In order to tell the whole story of the conservation status, conservation impacts, and potential of conservation on a species, the proposed framework of the IUCN Green List of Species proposes four additional concepts to complement the IUCN Red List status:
- The conservation legacy of the species, i.e., the impacts of past conservation.
- The conservation dependence of the species, i.e., what would happen if all current conservation action ceased.
- The conservation gain, i.e. the closer a species moves toward ‘fully recovered’ as the result of conservation action, and
- The long-term recovery potential of a species, i.e. how close to ‘fully recovered’ a species can get with effective conservation action within a designated period of time.
The aim is to launch the IUCN Green List of Species in 2020. GWC and a number of our partners has published a framework for the system and the next steps involve:
- Conducting extensive testing with many different species across the world’s biomes from long-lived trees to insects that live only a few days, from wide-ranging birds to single-site endemic fungi.

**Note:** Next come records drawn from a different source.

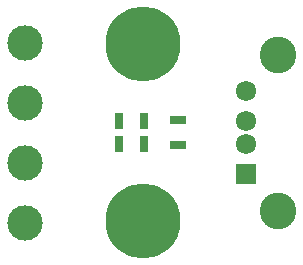
<source format=gts>
%FSLAX33Y33*%
%MOMM*%
%AMRect-W670710-H1320710-RO1.500*
21,1,0.67071,1.32071,0.,0.,90*%
%AMRect-W670710-H1320710-RO1.000*
21,1,0.67071,1.32071,0.,0.,180*%
%AMRect-W1720000-H1720000-RO1.500*
21,1,1.72,1.72,0.,0.,90*%
%ADD10R,0.67071X1.32071*%
%ADD11C,3.*%
%ADD12C,6.35*%
%ADD13Rect-W670710-H1320710-RO1.500*%
%ADD14Rect-W670710-H1320710-RO1.000*%
%ADD15C,1.72*%
%ADD16C,3.1*%
%ADD17Rect-W1720000-H1720000-RO1.500*%
D10*
%LNtop solder mask_traces*%
%LNtop solder mask component 2db072afead86070*%
G01*
X12950Y11500D03*
X15050Y11500D03*
%LNtop solder mask component f0fb2731934dc838*%
D11*
X5000Y20120D03*
X5000Y15040D03*
X5000Y9960D03*
X5000Y4880D03*
%LNtop solder mask component 8d7f5a6846472cc6*%
D12*
X15000Y5000D03*
%LNtop solder mask component 4c91bb3536f08060*%
D13*
X18000Y11450D03*
X18000Y13550D03*
%LNtop solder mask component 857abdc5204d4412*%
D14*
X15050Y13500D03*
X12950Y13500D03*
%LNtop solder mask component 442748f89a67850a*%
D15*
X23700Y11500D03*
X23700Y13500D03*
X23700Y16040D03*
D16*
X26410Y19110D03*
X26410Y5890D03*
D17*
X23700Y8960D03*
%LNtop solder mask component f5205f3a868a2325*%
D12*
X15000Y20000D03*
M02*
</source>
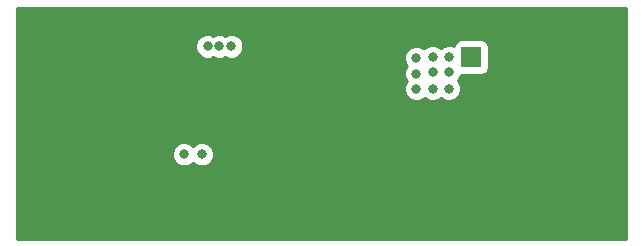
<source format=gbl>
G04 #@! TF.GenerationSoftware,KiCad,Pcbnew,(5.0.1)-4*
G04 #@! TF.CreationDate,2019-05-20T12:51:24-07:00*
G04 #@! TF.ProjectId,Tripler_circuit,547269706C65725F636972637569742E,rev?*
G04 #@! TF.SameCoordinates,Original*
G04 #@! TF.FileFunction,Copper,L4,Bot,Signal*
G04 #@! TF.FilePolarity,Positive*
%FSLAX46Y46*%
G04 Gerber Fmt 4.6, Leading zero omitted, Abs format (unit mm)*
G04 Created by KiCad (PCBNEW (5.0.1)-4) date 5/20/2019 12:51:24 PM*
%MOMM*%
%LPD*%
G01*
G04 APERTURE LIST*
G04 #@! TA.AperFunction,ViaPad*
%ADD10C,0.600000*%
G04 #@! TD*
G04 #@! TA.AperFunction,ComponentPad*
%ADD11C,0.600000*%
G04 #@! TD*
G04 #@! TA.AperFunction,ComponentPad*
%ADD12R,1.700000X1.700000*%
G04 #@! TD*
G04 #@! TA.AperFunction,ComponentPad*
%ADD13O,1.700000X1.700000*%
G04 #@! TD*
G04 #@! TA.AperFunction,ViaPad*
%ADD14C,0.800000*%
G04 #@! TD*
G04 #@! TA.AperFunction,ViaPad*
%ADD15C,0.350000*%
G04 #@! TD*
G04 #@! TA.AperFunction,Conductor*
%ADD16C,0.250000*%
G04 #@! TD*
G04 #@! TA.AperFunction,Conductor*
%ADD17C,0.254000*%
G04 #@! TD*
G04 APERTURE END LIST*
D10*
G04 #@! TO.N,GND*
G04 #@! TO.C,U1*
X126140000Y-90890000D03*
X127410000Y-90890000D03*
X128680000Y-90890000D03*
X128680000Y-92390000D03*
X127410000Y-92390000D03*
X126140000Y-92390000D03*
X124870000Y-92390000D03*
X123600000Y-92390000D03*
X123600000Y-93890000D03*
X124870000Y-93890000D03*
X126140000Y-93890000D03*
G04 #@! TD*
D11*
G04 #@! TO.P,U3,2*
G04 #@! TO.N,GND*
X134560000Y-96580000D03*
X135700000Y-96580000D03*
G04 #@! TO.P,U3,4*
X134560000Y-94180000D03*
X135700000Y-94180000D03*
G04 #@! TD*
G04 #@! TO.P,U5,4*
G04 #@! TO.N,GND*
X141420000Y-94170000D03*
X140280000Y-94170000D03*
G04 #@! TO.P,U5,2*
X141420000Y-96570000D03*
X140280000Y-96570000D03*
G04 #@! TD*
D12*
G04 #@! TO.P,J1,1*
G04 #@! TO.N,+5V*
X138684000Y-86360000D03*
D13*
G04 #@! TO.P,J1,2*
G04 #@! TO.N,GND*
X141224000Y-86360000D03*
G04 #@! TD*
D14*
G04 #@! TO.N,+5V*
X136800000Y-86375000D03*
X135400000Y-86375000D03*
X135400000Y-87650000D03*
X136800000Y-87650000D03*
X136775000Y-89050000D03*
X135425000Y-89050000D03*
X134025000Y-89050000D03*
X134025000Y-87750000D03*
X134025000Y-86425000D03*
X114350000Y-94575000D03*
X115850000Y-94575000D03*
X116350000Y-85450000D03*
X117350000Y-85450000D03*
X118350000Y-85450000D03*
G04 #@! TO.N,GND*
X147600000Y-93050000D03*
X150100000Y-95450000D03*
X147625000Y-97675000D03*
X123625000Y-97150000D03*
X126125000Y-87625000D03*
X102300000Y-89525000D03*
X104625000Y-87100000D03*
X104650000Y-91750000D03*
X141900000Y-88975000D03*
X143175000Y-89000000D03*
X144475000Y-89050000D03*
X144500000Y-87750000D03*
X143225000Y-87700000D03*
X143225000Y-86375000D03*
X144525000Y-86400000D03*
X111300000Y-87275000D03*
X114875000Y-87950000D03*
X116050000Y-87950000D03*
X127375000Y-87625000D03*
X128650000Y-87625000D03*
X130050000Y-87600000D03*
X124925000Y-97150000D03*
X130450000Y-88750000D03*
X130575000Y-90200000D03*
X130625000Y-91675000D03*
X126075000Y-97175000D03*
X127425000Y-97175000D03*
X128550000Y-97175000D03*
X102325000Y-85150000D03*
X103700000Y-85175000D03*
X105175000Y-85175000D03*
X106625000Y-85225000D03*
X108000000Y-85225000D03*
X102300000Y-93650000D03*
X103575000Y-93650000D03*
X104925000Y-93650000D03*
X106375000Y-93700000D03*
X107700000Y-93700000D03*
X108900000Y-93025000D03*
X143600000Y-92975000D03*
X143525000Y-91600000D03*
X144575000Y-91050000D03*
X145900000Y-91100000D03*
X147300000Y-91075000D03*
X148650000Y-91075000D03*
X150150000Y-91125000D03*
X151300000Y-91100000D03*
X149200000Y-99600000D03*
X144225000Y-99525000D03*
X148050000Y-99525000D03*
X146800000Y-99550000D03*
X150350000Y-99550000D03*
X145425000Y-99550000D03*
D15*
X108550000Y-88500000D03*
X109100000Y-88500000D03*
X109650000Y-88500000D03*
X110300000Y-88500000D03*
X112100000Y-88475000D03*
X112650000Y-88475000D03*
X113200000Y-88500000D03*
X113625000Y-88775000D03*
X108600000Y-90300000D03*
X109175000Y-90300000D03*
X109775000Y-90300000D03*
X110350000Y-90300000D03*
X110950000Y-90300000D03*
X111550000Y-90325000D03*
X112100000Y-90325000D03*
X112675000Y-90350000D03*
X113350000Y-90350000D03*
X113700000Y-90950000D03*
X114200000Y-91425000D03*
X116300000Y-90000000D03*
X116850000Y-90225000D03*
X117475000Y-90250000D03*
X118050000Y-90250000D03*
X118650000Y-90250000D03*
X119250000Y-90250000D03*
X119900000Y-90250000D03*
X120500000Y-90250000D03*
X121200000Y-90275000D03*
X121825000Y-90450000D03*
X122425000Y-90675000D03*
X120000000Y-88625000D03*
X119350000Y-88600000D03*
X118750000Y-88600000D03*
X118025000Y-88600000D03*
X121400000Y-88600000D03*
X122025000Y-88400000D03*
X122650000Y-88100000D03*
X123225000Y-88100000D03*
X123850000Y-88100000D03*
X124525000Y-88100000D03*
X129825000Y-96750000D03*
X130500000Y-96575000D03*
X131175000Y-96500000D03*
X131900000Y-96325000D03*
X132550000Y-96275000D03*
X133200000Y-96450000D03*
X133700000Y-96875000D03*
X133400000Y-94375000D03*
X132400000Y-94375000D03*
X131675000Y-94300000D03*
X130925000Y-94200000D03*
X130250000Y-94075000D03*
X129425000Y-93950000D03*
X136700000Y-94325000D03*
X137450000Y-94325000D03*
X138175000Y-94325000D03*
X138875000Y-94325000D03*
X139500000Y-94325000D03*
X136650000Y-96350000D03*
X137325000Y-96325000D03*
X138000000Y-96325000D03*
X138675000Y-96350000D03*
X139375000Y-96450000D03*
X142425000Y-94375000D03*
X143250000Y-94400000D03*
X144000000Y-94400000D03*
X142400000Y-96350000D03*
X143200000Y-96300000D03*
X144025000Y-96325000D03*
D14*
X111175000Y-92400000D03*
X111200000Y-95225000D03*
X109000000Y-95375000D03*
X120500000Y-97200000D03*
X120475000Y-94700000D03*
X120500000Y-92300000D03*
X118675000Y-92400000D03*
X118625000Y-94800000D03*
X118725000Y-97400000D03*
X116475000Y-97450000D03*
X116425000Y-100000000D03*
X118750000Y-100025000D03*
X120925000Y-100000000D03*
X123700000Y-100000000D03*
X126300000Y-100000000D03*
X129325000Y-100000000D03*
X132750000Y-100125000D03*
X136725000Y-100200000D03*
X138125000Y-97825000D03*
X140500000Y-100200000D03*
X132575000Y-92200000D03*
X135275000Y-91125000D03*
X138625000Y-91125000D03*
X140925000Y-91125000D03*
X150150000Y-88550000D03*
X150100000Y-84650000D03*
X147000000Y-84700000D03*
X146950000Y-87525000D03*
X143325000Y-83775000D03*
X140200000Y-83650000D03*
X137275000Y-83725000D03*
X134350000Y-83775000D03*
X131175000Y-83875000D03*
X128225000Y-83950000D03*
X124950000Y-83925000D03*
X121300000Y-83925000D03*
X121200000Y-86775000D03*
G04 #@! TD*
D16*
G04 #@! TO.N,GND*
X141890000Y-86360000D02*
X141900000Y-86350000D01*
X141925000Y-88950000D02*
X141900000Y-88975000D01*
X143175000Y-89000000D02*
X144425000Y-89000000D01*
X144425000Y-89000000D02*
X144475000Y-89050000D01*
X144500000Y-87750000D02*
X143275000Y-87750000D01*
X143275000Y-87750000D02*
X143225000Y-87700000D01*
X143225000Y-86375000D02*
X144500000Y-86375000D01*
X144500000Y-86375000D02*
X144525000Y-86400000D01*
X114875000Y-87950000D02*
X116050000Y-87950000D01*
X126125000Y-87625000D02*
X127375000Y-87625000D01*
X128650000Y-87625000D02*
X130025000Y-87625000D01*
X130025000Y-87625000D02*
X130050000Y-87600000D01*
X124925000Y-97150000D02*
X123625000Y-97150000D01*
X130450000Y-88750000D02*
X130450000Y-90075000D01*
X130450000Y-90075000D02*
X130575000Y-90200000D01*
X134480000Y-94100000D02*
X134560000Y-94180000D01*
X124925000Y-97150000D02*
X126050000Y-97150000D01*
X126050000Y-97150000D02*
X126075000Y-97175000D01*
X127425000Y-97175000D02*
X128550000Y-97175000D01*
X102325000Y-85150000D02*
X103675000Y-85150000D01*
X103675000Y-85150000D02*
X103700000Y-85175000D01*
X105175000Y-85175000D02*
X106575000Y-85175000D01*
X106575000Y-85175000D02*
X106625000Y-85225000D01*
X102300000Y-93650000D02*
X103575000Y-93650000D01*
X104925000Y-93650000D02*
X106325000Y-93650000D01*
X106325000Y-93650000D02*
X106375000Y-93700000D01*
X107700000Y-93700000D02*
X108225000Y-93700000D01*
X108225000Y-93700000D02*
X108900000Y-93025000D01*
X143600000Y-92975000D02*
X143600000Y-91675000D01*
X143600000Y-91675000D02*
X143525000Y-91600000D01*
X144575000Y-91050000D02*
X145850000Y-91050000D01*
X145850000Y-91050000D02*
X145900000Y-91100000D01*
X147300000Y-91075000D02*
X148650000Y-91075000D01*
X150150000Y-91125000D02*
X151275000Y-91125000D01*
X151275000Y-91125000D02*
X151300000Y-91100000D01*
X149125000Y-99525000D02*
X149200000Y-99600000D01*
X148050000Y-99525000D02*
X149125000Y-99525000D01*
X145425000Y-99550000D02*
X146800000Y-99550000D01*
X108550000Y-88500000D02*
X109100000Y-88500000D01*
X109650000Y-88500000D02*
X110300000Y-88500000D01*
X112100000Y-88475000D02*
X112650000Y-88475000D01*
X113200000Y-88500000D02*
X113350000Y-88500000D01*
X113350000Y-88500000D02*
X113625000Y-88775000D01*
X108600000Y-90300000D02*
X109175000Y-90300000D01*
X109775000Y-90300000D02*
X110350000Y-90300000D01*
X110950000Y-90300000D02*
X111525000Y-90300000D01*
X111525000Y-90300000D02*
X111550000Y-90325000D01*
X112100000Y-90325000D02*
X112650000Y-90325000D01*
X112650000Y-90325000D02*
X112675000Y-90350000D01*
X113350000Y-90350000D02*
X113350000Y-90600000D01*
X113350000Y-90600000D02*
X113700000Y-90950000D01*
X114175000Y-91425000D02*
X113700000Y-90950000D01*
X114200000Y-91425000D02*
X114175000Y-91425000D01*
X116300000Y-90000000D02*
X116625000Y-90000000D01*
X116625000Y-90000000D02*
X116850000Y-90225000D01*
X117475000Y-90250000D02*
X118050000Y-90250000D01*
X118650000Y-90250000D02*
X119250000Y-90250000D01*
X119900000Y-90250000D02*
X120500000Y-90250000D01*
X121200000Y-90275000D02*
X121650000Y-90275000D01*
X121650000Y-90275000D02*
X121825000Y-90450000D01*
X120000000Y-88625000D02*
X119375000Y-88625000D01*
X119375000Y-88625000D02*
X119350000Y-88600000D01*
X118750000Y-88600000D02*
X118025000Y-88600000D01*
X121400000Y-88600000D02*
X121825000Y-88600000D01*
X121825000Y-88600000D02*
X122025000Y-88400000D01*
X122650000Y-88100000D02*
X123225000Y-88100000D01*
X123850000Y-88100000D02*
X124525000Y-88100000D01*
X129825000Y-96750000D02*
X130325000Y-96750000D01*
X130325000Y-96750000D02*
X130500000Y-96575000D01*
X131175000Y-96500000D02*
X131725000Y-96500000D01*
X131725000Y-96500000D02*
X131900000Y-96325000D01*
X132550000Y-96275000D02*
X133025000Y-96275000D01*
X133025000Y-96275000D02*
X133200000Y-96450000D01*
X134265000Y-96875000D02*
X134560000Y-96580000D01*
X133700000Y-96875000D02*
X134265000Y-96875000D01*
X134560000Y-94180000D02*
X133595000Y-94180000D01*
X133595000Y-94180000D02*
X133400000Y-94375000D01*
X132400000Y-94375000D02*
X131750000Y-94375000D01*
X131750000Y-94375000D02*
X131675000Y-94300000D01*
X130925000Y-94200000D02*
X130375000Y-94200000D01*
X130375000Y-94200000D02*
X130250000Y-94075000D01*
X135700000Y-94180000D02*
X136555000Y-94180000D01*
X136555000Y-94180000D02*
X136700000Y-94325000D01*
X137450000Y-94325000D02*
X138175000Y-94325000D01*
X138875000Y-94325000D02*
X139500000Y-94325000D01*
X136650000Y-96350000D02*
X137300000Y-96350000D01*
X137300000Y-96350000D02*
X137325000Y-96325000D01*
X138000000Y-96325000D02*
X138650000Y-96325000D01*
X138650000Y-96325000D02*
X138675000Y-96350000D01*
X140160000Y-96450000D02*
X140280000Y-96570000D01*
X139375000Y-96450000D02*
X140160000Y-96450000D01*
X141420000Y-94170000D02*
X142220000Y-94170000D01*
X142220000Y-94170000D02*
X142425000Y-94375000D01*
X143250000Y-94400000D02*
X144000000Y-94400000D01*
X142400000Y-96350000D02*
X143150000Y-96350000D01*
X143150000Y-96350000D02*
X143200000Y-96300000D01*
X111175000Y-92400000D02*
X111175000Y-95200000D01*
X111175000Y-95200000D02*
X111200000Y-95225000D01*
X123625000Y-97150000D02*
X120550000Y-97150000D01*
X120550000Y-97150000D02*
X120500000Y-97200000D01*
X120475000Y-94700000D02*
X120475000Y-92325000D01*
X120475000Y-92325000D02*
X120500000Y-92300000D01*
X118675000Y-92400000D02*
X118675000Y-94750000D01*
X118675000Y-94750000D02*
X118625000Y-94800000D01*
X118725000Y-97400000D02*
X116525000Y-97400000D01*
X116525000Y-97400000D02*
X116475000Y-97450000D01*
X116425000Y-100000000D02*
X118725000Y-100000000D01*
X118725000Y-100000000D02*
X118750000Y-100025000D01*
X120925000Y-100000000D02*
X123700000Y-100000000D01*
X126300000Y-100000000D02*
X129325000Y-100000000D01*
X132750000Y-100125000D02*
X136650000Y-100125000D01*
X136650000Y-100125000D02*
X136725000Y-100200000D01*
X138125000Y-97825000D02*
X140500000Y-100200000D01*
X132575000Y-92200000D02*
X133650000Y-91125000D01*
X133650000Y-91125000D02*
X135275000Y-91125000D01*
X138625000Y-91125000D02*
X140925000Y-91125000D01*
X150150000Y-88550000D02*
X150150000Y-84700000D01*
X150150000Y-84700000D02*
X150100000Y-84650000D01*
X143325000Y-83775000D02*
X140325000Y-83775000D01*
X140325000Y-83775000D02*
X140200000Y-83650000D01*
X137275000Y-83725000D02*
X134400000Y-83725000D01*
X134400000Y-83725000D02*
X134350000Y-83775000D01*
X131175000Y-83875000D02*
X128300000Y-83875000D01*
X128300000Y-83875000D02*
X128225000Y-83950000D01*
X124950000Y-83925000D02*
X121300000Y-83925000D01*
G04 #@! TD*
D17*
G04 #@! TO.N,GND*
G36*
X151765000Y-101727000D02*
X100203000Y-101727000D01*
X100203000Y-94369126D01*
X113315000Y-94369126D01*
X113315000Y-94780874D01*
X113472569Y-95161280D01*
X113763720Y-95452431D01*
X114144126Y-95610000D01*
X114555874Y-95610000D01*
X114936280Y-95452431D01*
X115100000Y-95288711D01*
X115263720Y-95452431D01*
X115644126Y-95610000D01*
X116055874Y-95610000D01*
X116436280Y-95452431D01*
X116727431Y-95161280D01*
X116885000Y-94780874D01*
X116885000Y-94369126D01*
X116727431Y-93988720D01*
X116436280Y-93697569D01*
X116055874Y-93540000D01*
X115644126Y-93540000D01*
X115263720Y-93697569D01*
X115100000Y-93861289D01*
X114936280Y-93697569D01*
X114555874Y-93540000D01*
X114144126Y-93540000D01*
X113763720Y-93697569D01*
X113472569Y-93988720D01*
X113315000Y-94369126D01*
X100203000Y-94369126D01*
X100203000Y-85244126D01*
X115315000Y-85244126D01*
X115315000Y-85655874D01*
X115472569Y-86036280D01*
X115763720Y-86327431D01*
X116144126Y-86485000D01*
X116555874Y-86485000D01*
X116850000Y-86363169D01*
X117144126Y-86485000D01*
X117555874Y-86485000D01*
X117850000Y-86363169D01*
X118144126Y-86485000D01*
X118555874Y-86485000D01*
X118936280Y-86327431D01*
X119044585Y-86219126D01*
X132990000Y-86219126D01*
X132990000Y-86630874D01*
X133147569Y-87011280D01*
X133223789Y-87087500D01*
X133147569Y-87163720D01*
X132990000Y-87544126D01*
X132990000Y-87955874D01*
X133147569Y-88336280D01*
X133211289Y-88400000D01*
X133147569Y-88463720D01*
X132990000Y-88844126D01*
X132990000Y-89255874D01*
X133147569Y-89636280D01*
X133438720Y-89927431D01*
X133819126Y-90085000D01*
X134230874Y-90085000D01*
X134611280Y-89927431D01*
X134725000Y-89813711D01*
X134838720Y-89927431D01*
X135219126Y-90085000D01*
X135630874Y-90085000D01*
X136011280Y-89927431D01*
X136100000Y-89838711D01*
X136188720Y-89927431D01*
X136569126Y-90085000D01*
X136980874Y-90085000D01*
X137361280Y-89927431D01*
X137652431Y-89636280D01*
X137810000Y-89255874D01*
X137810000Y-88844126D01*
X137652431Y-88463720D01*
X137551211Y-88362500D01*
X137677431Y-88236280D01*
X137834351Y-87857440D01*
X139534000Y-87857440D01*
X139781765Y-87808157D01*
X139991809Y-87667809D01*
X140132157Y-87457765D01*
X140181440Y-87210000D01*
X140181440Y-85510000D01*
X140132157Y-85262235D01*
X139991809Y-85052191D01*
X139781765Y-84911843D01*
X139534000Y-84862560D01*
X137834000Y-84862560D01*
X137586235Y-84911843D01*
X137376191Y-85052191D01*
X137235843Y-85262235D01*
X137204047Y-85422086D01*
X137005874Y-85340000D01*
X136594126Y-85340000D01*
X136213720Y-85497569D01*
X136100000Y-85611289D01*
X135986280Y-85497569D01*
X135605874Y-85340000D01*
X135194126Y-85340000D01*
X134813720Y-85497569D01*
X134687500Y-85623789D01*
X134611280Y-85547569D01*
X134230874Y-85390000D01*
X133819126Y-85390000D01*
X133438720Y-85547569D01*
X133147569Y-85838720D01*
X132990000Y-86219126D01*
X119044585Y-86219126D01*
X119227431Y-86036280D01*
X119385000Y-85655874D01*
X119385000Y-85244126D01*
X119227431Y-84863720D01*
X118936280Y-84572569D01*
X118555874Y-84415000D01*
X118144126Y-84415000D01*
X117850000Y-84536831D01*
X117555874Y-84415000D01*
X117144126Y-84415000D01*
X116850000Y-84536831D01*
X116555874Y-84415000D01*
X116144126Y-84415000D01*
X115763720Y-84572569D01*
X115472569Y-84863720D01*
X115315000Y-85244126D01*
X100203000Y-85244126D01*
X100203000Y-82169000D01*
X151765000Y-82169000D01*
X151765000Y-101727000D01*
X151765000Y-101727000D01*
G37*
X151765000Y-101727000D02*
X100203000Y-101727000D01*
X100203000Y-94369126D01*
X113315000Y-94369126D01*
X113315000Y-94780874D01*
X113472569Y-95161280D01*
X113763720Y-95452431D01*
X114144126Y-95610000D01*
X114555874Y-95610000D01*
X114936280Y-95452431D01*
X115100000Y-95288711D01*
X115263720Y-95452431D01*
X115644126Y-95610000D01*
X116055874Y-95610000D01*
X116436280Y-95452431D01*
X116727431Y-95161280D01*
X116885000Y-94780874D01*
X116885000Y-94369126D01*
X116727431Y-93988720D01*
X116436280Y-93697569D01*
X116055874Y-93540000D01*
X115644126Y-93540000D01*
X115263720Y-93697569D01*
X115100000Y-93861289D01*
X114936280Y-93697569D01*
X114555874Y-93540000D01*
X114144126Y-93540000D01*
X113763720Y-93697569D01*
X113472569Y-93988720D01*
X113315000Y-94369126D01*
X100203000Y-94369126D01*
X100203000Y-85244126D01*
X115315000Y-85244126D01*
X115315000Y-85655874D01*
X115472569Y-86036280D01*
X115763720Y-86327431D01*
X116144126Y-86485000D01*
X116555874Y-86485000D01*
X116850000Y-86363169D01*
X117144126Y-86485000D01*
X117555874Y-86485000D01*
X117850000Y-86363169D01*
X118144126Y-86485000D01*
X118555874Y-86485000D01*
X118936280Y-86327431D01*
X119044585Y-86219126D01*
X132990000Y-86219126D01*
X132990000Y-86630874D01*
X133147569Y-87011280D01*
X133223789Y-87087500D01*
X133147569Y-87163720D01*
X132990000Y-87544126D01*
X132990000Y-87955874D01*
X133147569Y-88336280D01*
X133211289Y-88400000D01*
X133147569Y-88463720D01*
X132990000Y-88844126D01*
X132990000Y-89255874D01*
X133147569Y-89636280D01*
X133438720Y-89927431D01*
X133819126Y-90085000D01*
X134230874Y-90085000D01*
X134611280Y-89927431D01*
X134725000Y-89813711D01*
X134838720Y-89927431D01*
X135219126Y-90085000D01*
X135630874Y-90085000D01*
X136011280Y-89927431D01*
X136100000Y-89838711D01*
X136188720Y-89927431D01*
X136569126Y-90085000D01*
X136980874Y-90085000D01*
X137361280Y-89927431D01*
X137652431Y-89636280D01*
X137810000Y-89255874D01*
X137810000Y-88844126D01*
X137652431Y-88463720D01*
X137551211Y-88362500D01*
X137677431Y-88236280D01*
X137834351Y-87857440D01*
X139534000Y-87857440D01*
X139781765Y-87808157D01*
X139991809Y-87667809D01*
X140132157Y-87457765D01*
X140181440Y-87210000D01*
X140181440Y-85510000D01*
X140132157Y-85262235D01*
X139991809Y-85052191D01*
X139781765Y-84911843D01*
X139534000Y-84862560D01*
X137834000Y-84862560D01*
X137586235Y-84911843D01*
X137376191Y-85052191D01*
X137235843Y-85262235D01*
X137204047Y-85422086D01*
X137005874Y-85340000D01*
X136594126Y-85340000D01*
X136213720Y-85497569D01*
X136100000Y-85611289D01*
X135986280Y-85497569D01*
X135605874Y-85340000D01*
X135194126Y-85340000D01*
X134813720Y-85497569D01*
X134687500Y-85623789D01*
X134611280Y-85547569D01*
X134230874Y-85390000D01*
X133819126Y-85390000D01*
X133438720Y-85547569D01*
X133147569Y-85838720D01*
X132990000Y-86219126D01*
X119044585Y-86219126D01*
X119227431Y-86036280D01*
X119385000Y-85655874D01*
X119385000Y-85244126D01*
X119227431Y-84863720D01*
X118936280Y-84572569D01*
X118555874Y-84415000D01*
X118144126Y-84415000D01*
X117850000Y-84536831D01*
X117555874Y-84415000D01*
X117144126Y-84415000D01*
X116850000Y-84536831D01*
X116555874Y-84415000D01*
X116144126Y-84415000D01*
X115763720Y-84572569D01*
X115472569Y-84863720D01*
X115315000Y-85244126D01*
X100203000Y-85244126D01*
X100203000Y-82169000D01*
X151765000Y-82169000D01*
X151765000Y-101727000D01*
G04 #@! TD*
M02*

</source>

- Further refining the key technical issues as well as investigate the sensitivity of various parts of the framework.
- Identifying good terms for each part of the framework that translate easily into many languages.
- Develop a visual identity for the system.
- Discuss with policymakers and industry to see how we can refine the framework to help them better make decisions from it.
*Title is a working draft and may be adjusted in the coming months.